Type 343 radar (Chinese: 343型雷达) is a Chinese fire control radar installed on Type 051 destroyer, and has been since retired from active service.

Type 343 radar is the first generation Chinese fire control radar for large caliber guns, with development begun in 1968, with 720th Research Institute assigned as the develop in October of the same year. Sea trials begun in July 1970 and design completed in 1976, with state certification received in 1979. A total of 12 sets were produced, with first five built by 720th Institute, and production subsequently transferred to Plant 410 in Guizhou in 1982. The radar operates in two bands, X-band is usually used, with Ku-band as backup. The radar can detect and track medium-sized surface target around 30 and 20 km away respectively.
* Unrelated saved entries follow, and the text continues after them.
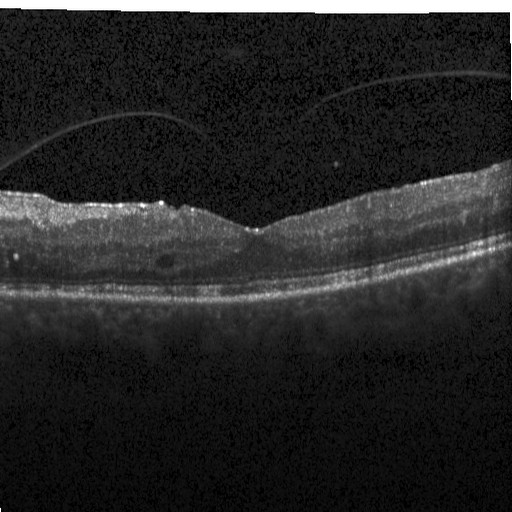 Macular scan. Spectral-domain optical coherence tomography. Heidelberg Spectralis. Retinal OCT B-scan. Diabetic macular edema.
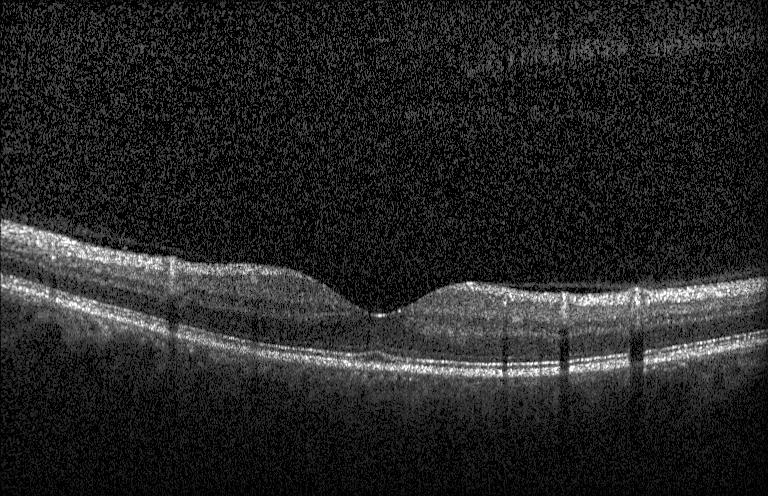
Spectral-domain optical coherence tomography. Optical coherence tomography B-scan. Fovea-centered.
Finding: no evidence of CNV, DME, or drusen.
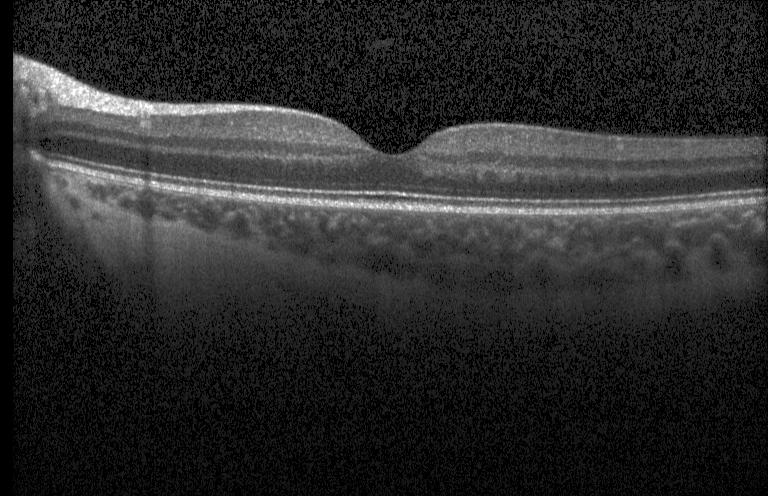

Optical coherence tomography scan · spectral-domain optical coherence tomography · through the macula — OCT finding: no CNV, DME, or drusen.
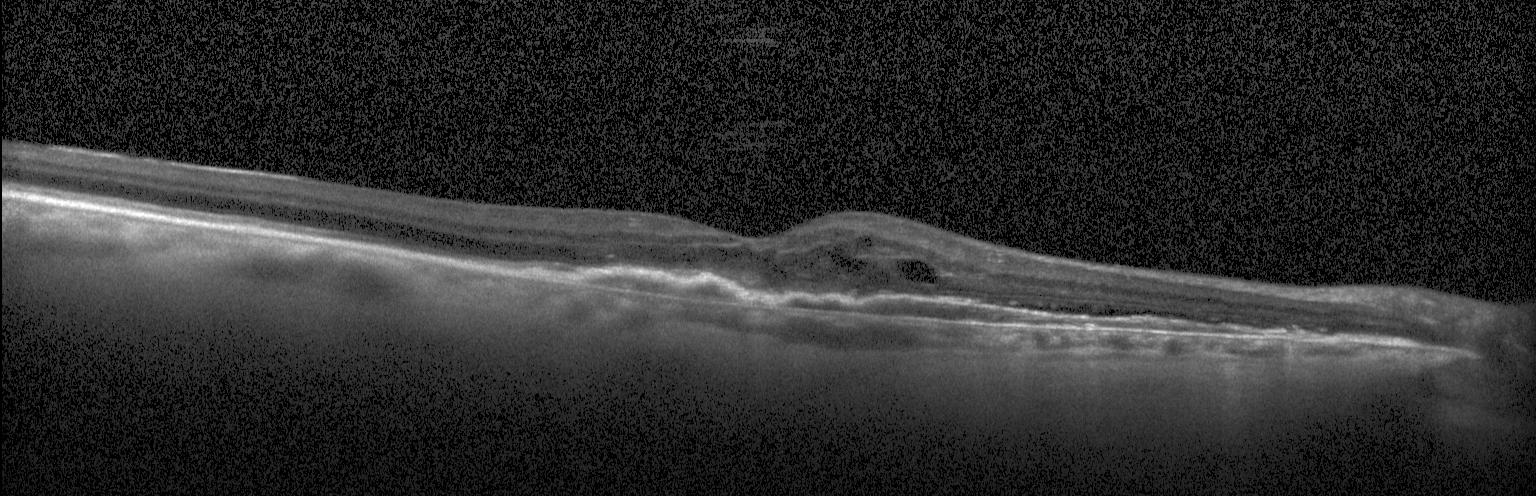
Finding: CNV.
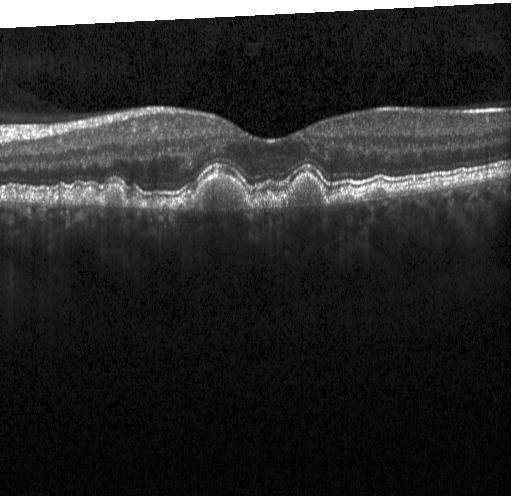 Retinal OCT B-scan — Diagnosis: drusen.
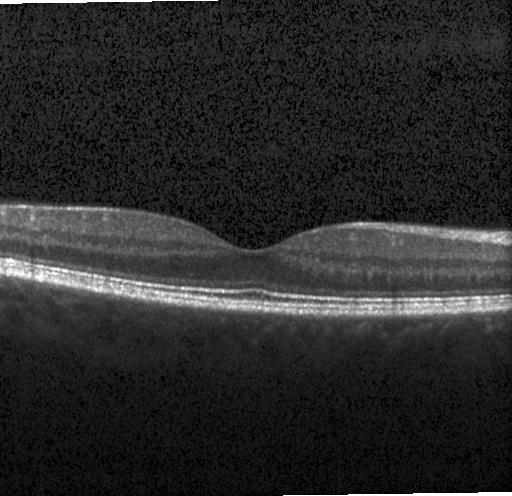 No evidence of choroidal neovascularization, diabetic macular edema, or drusen.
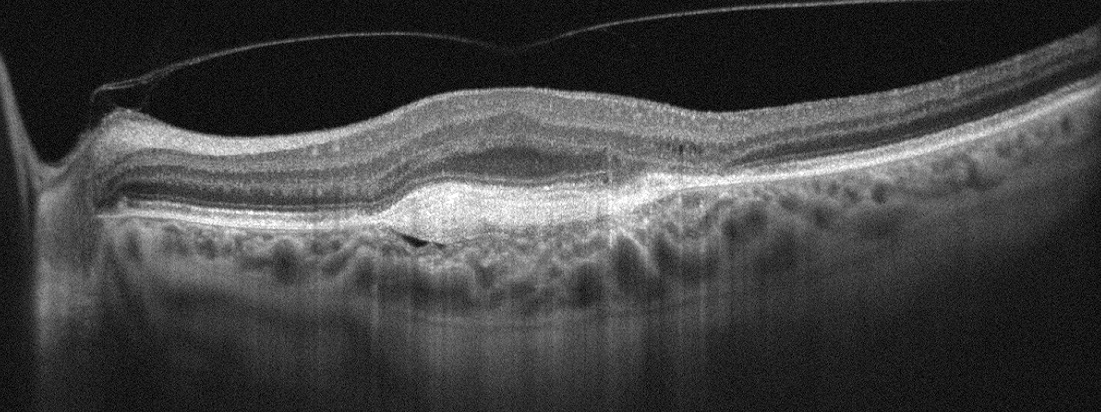
Dx: AMD.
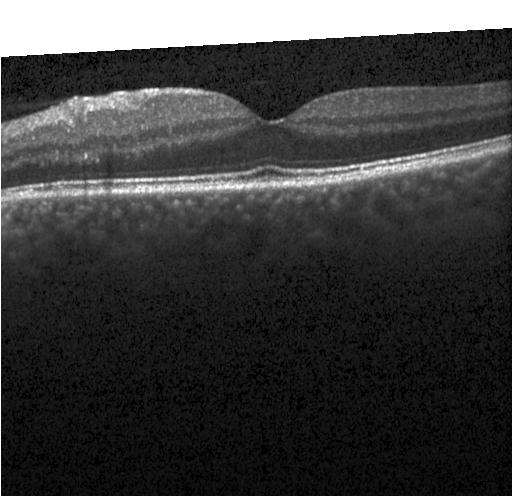 Horizontal scan through the fovea, Heidelberg Spectralis, retinal OCT cross-section.
Assessment: neither CNV, DME, nor drusen.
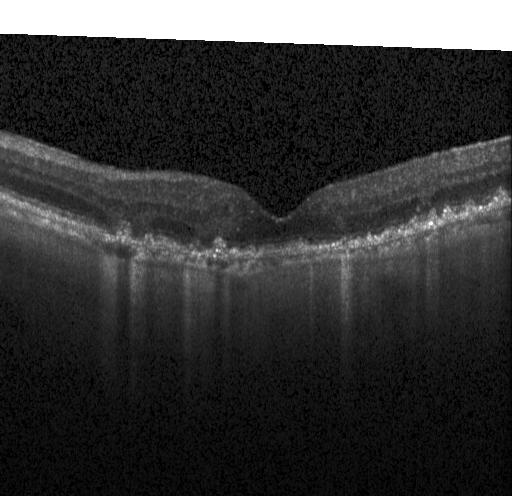 SD-OCT; centered on the fovea; instrument: Heidelberg Spectralis; OCT line scan — Diagnosis: a choroidal neovascular membrane.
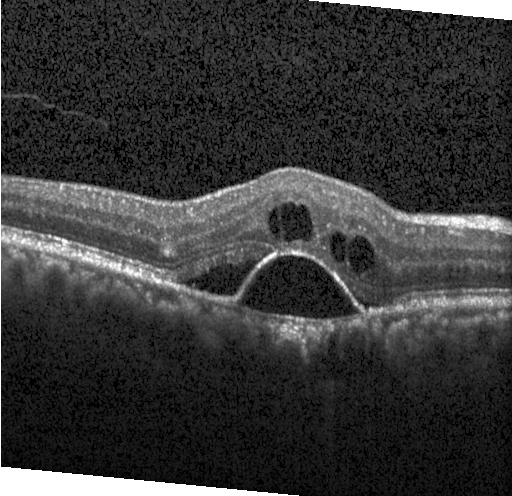
Retinal OCT cross-section showing a choroidal neovascular membrane.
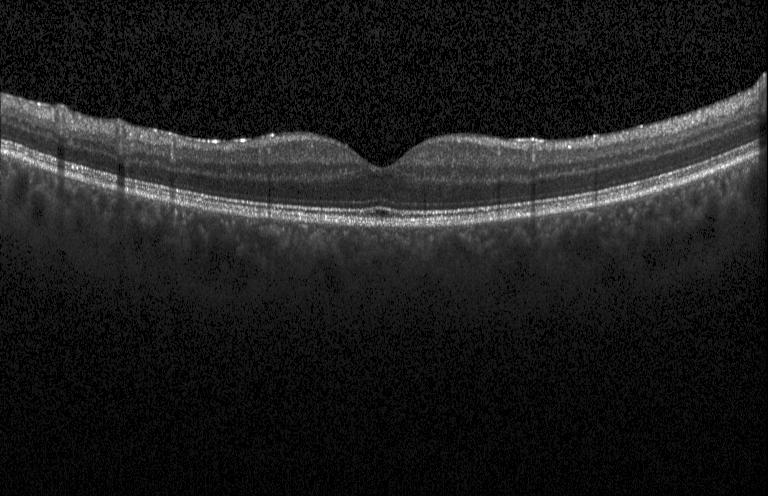
Retinal OCT cross-section. Finding: no evidence of choroidal neovascularization, diabetic macular edema, or drusen.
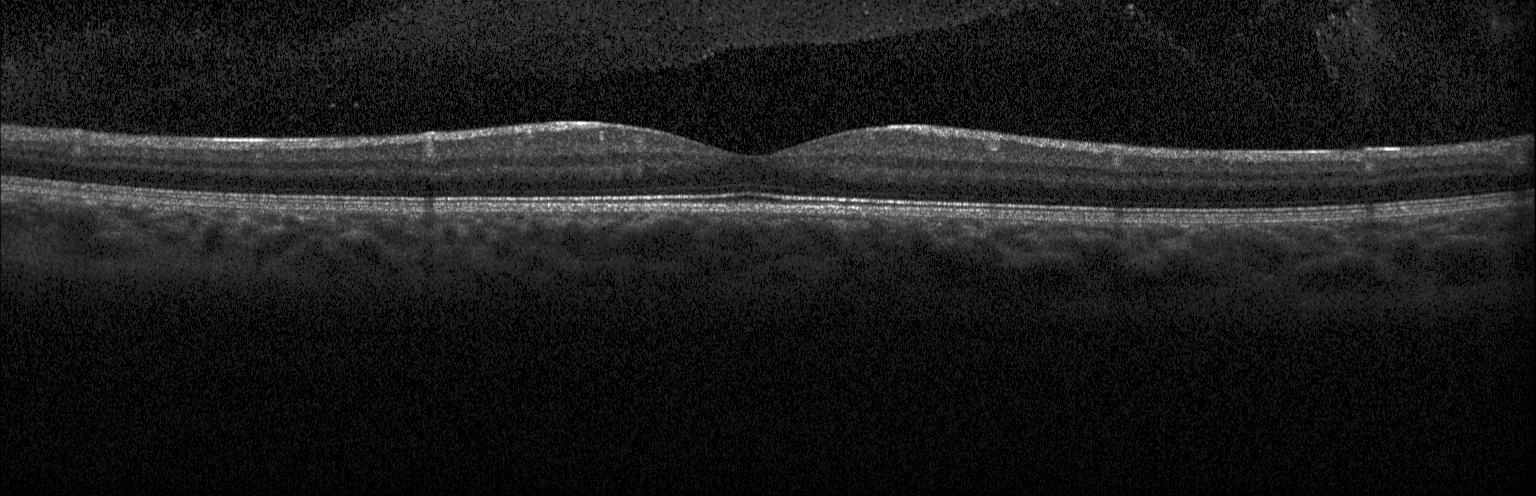

Retinal OCT cross-section
Impression: no choroidal neovascularization, no diabetic macular edema, and no drusen.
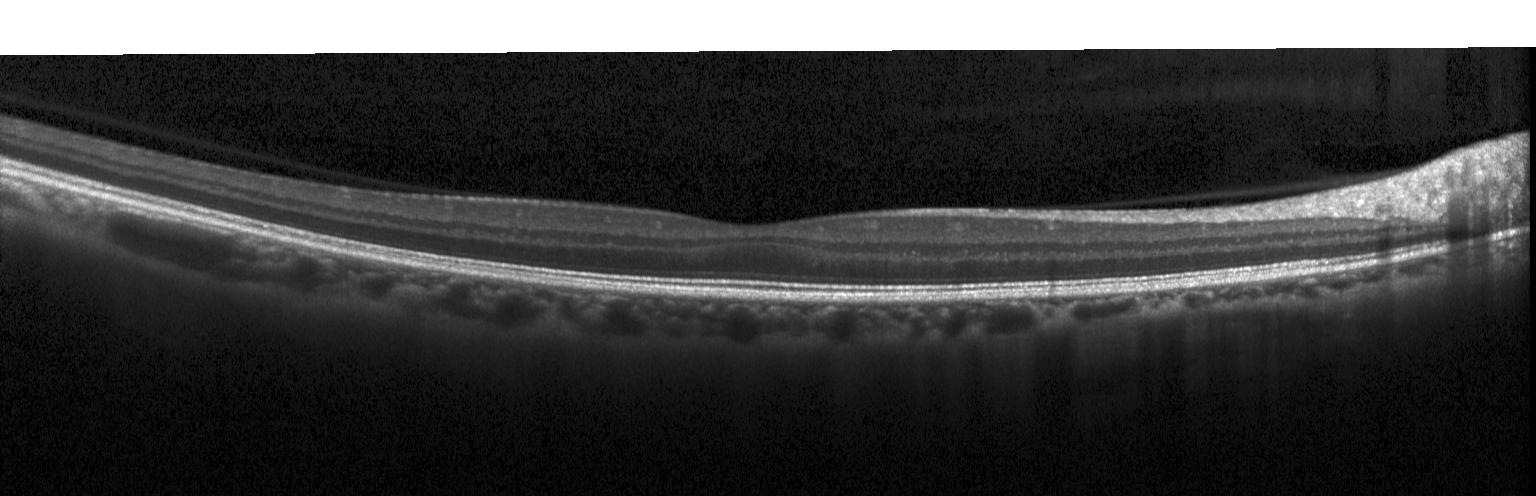 Spectral-domain optical coherence tomography; acquired on a Heidelberg Spectralis; optical coherence tomography scan. The scan shows no choroidal neovascularization, no diabetic macular edema, and no drusen.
Type 343 is a 2-D air search radar with MTBF of 40 hours, and in addition to control guns, it is also used for anti-ship missile fire control. As a 2-D air search radar, Type 343 can only provide bearing and range, and to provide altitude information on the target, a large optical ranging set is needed, which requires an operator. Therefore, an operator's cupola is attached to the radar, immediately behind the antenna. An improved version Type 343-Gai (改), has the operator cupola deleted and the bulky complex optical ranging set replaced by a compact, but far more capable electro-optical sensor (EO) that is only a tiny fraction size of the original equipment it replaced. As more advanced radars available, Type 343 has been phased from active service in Chinese navy.